You Have to Burn the Rope is a platform game for Adobe Flash developed by Swedish designer Kian Bashiri under the moniker "Mazapán". The game was a finalist for the Innovation Award at the 2009 Independent Games Festival. and received a considerable amount of "Internet buzz" for its humorous gameplay at the time of its release. You Have to Burn the Rope is a brief parody of excessive hand-holding in AAA video games, in which destroying the titular rope is the only way to win and the player is told that fact in advance.

==Gameplay==
You Have to Burn the Rope is a platform game in which the player must guide a character through a comically short level in which the very simple winning conditions of the game are humorously summarized as text on the walls. At the end of the level, an enormous "Grinning Colossus" awaits the player, shooting him with lasers coming out of his eyes, though they don't kill the player, only temporarily incapacitate them. To beat the Colossus, the player must touch one of the torches on the wall and use it to burn the rope attaching a chandelier to the ceiling, dropping it on the Colossus' head.

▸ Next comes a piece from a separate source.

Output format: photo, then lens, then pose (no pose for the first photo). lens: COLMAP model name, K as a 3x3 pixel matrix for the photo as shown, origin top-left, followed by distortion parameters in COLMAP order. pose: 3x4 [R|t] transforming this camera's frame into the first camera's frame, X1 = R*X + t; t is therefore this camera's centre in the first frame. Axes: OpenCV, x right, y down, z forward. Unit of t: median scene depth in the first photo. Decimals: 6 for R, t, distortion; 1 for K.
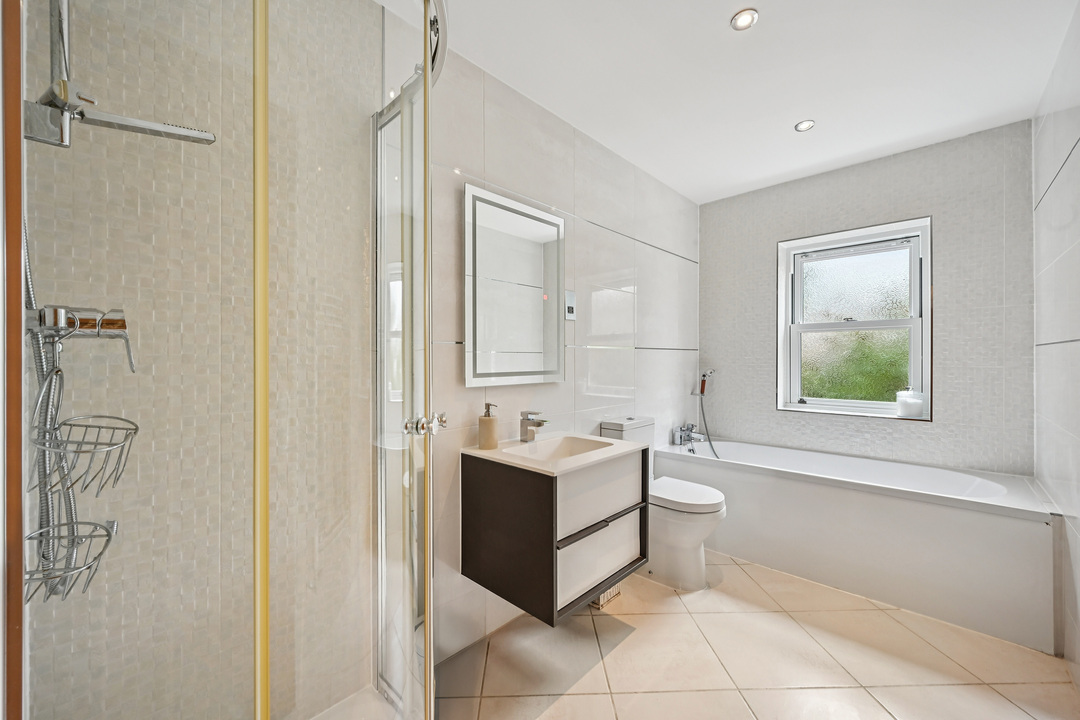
lens RADIAL K [[423.8, 0, 537.4], [0, 423.8, 359.2], [0, 0, 1]] dist [-0.001466, 0.000678]
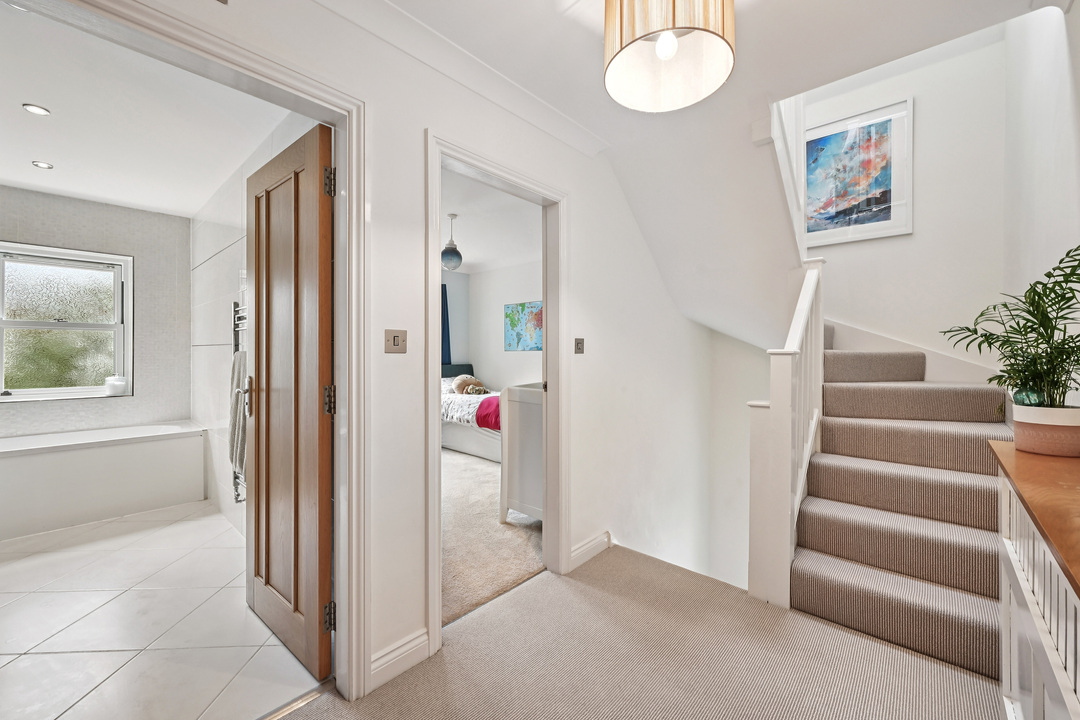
lens RADIAL K [[423.8, 0, 536.8], [0, 423.8, 352.9], [0, 0, 1]] dist [-0.001466, 0.000678]
pose [[-0.016456, -0.000006, 0.999865, -0.527927], [0.000654, 1.000000, 0.000017, -0.000572], [-0.999864, 0.000655, -0.016456, -0.355314]]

The character can throw axes which lower the Grinning Colossus' health bar. However, the health bar regenerates too fast for the player to drain it completely.

At the end, there is a short section of credits which includes the original song "Now You're A Hero", composed by Henrik Nåmark. The entirety of the game is often shorter than the credits song itself, which runs for 2:13. As of January 2023, the current speedrun world record is held by user Saradoc, with a completion time of 26s 466ms.

== Development ==
Kian Bashiri, the game's developer, had stated in interviews that he wanted the game's entire experience to be spoiled by the title. Nevertheless, Justin Davis of IGN noted that there were a surprising number of people who did not realize they had to burn the rope to win and complained that their axes did too little damage.

==Reception==
You Have to Burn the Rope was a finalist for the Innovation Award at the 2009 Independent Games Festival.

Griffin McElroy of Joystiq sarcastically praised the game for its "stunning character design, addictive gameplay, and breathtaking soundtrack", calling the game "a smörgåsbord of top-notch writing, programming, and design".

Dan Hopper of Best Week Ever said "You Have To Burn The Rope Is By Far The Greatest Online Game I Have Ever Played".

==Legacy==
A few unrelated games have alluded to the game's title. The 2010 action game Red Steel 2 has a mandatory quest that parodies it, titled "You Have to Cut the Rope". Another indie game is entitled Grinning Cobossus and consists of a single boss fight against an opponent much like You Have to Burn the Rope's, with considerably more gameplay. The Grinning Colossus appears as the first boss in the 2012 flash game Death VS Monstars 2.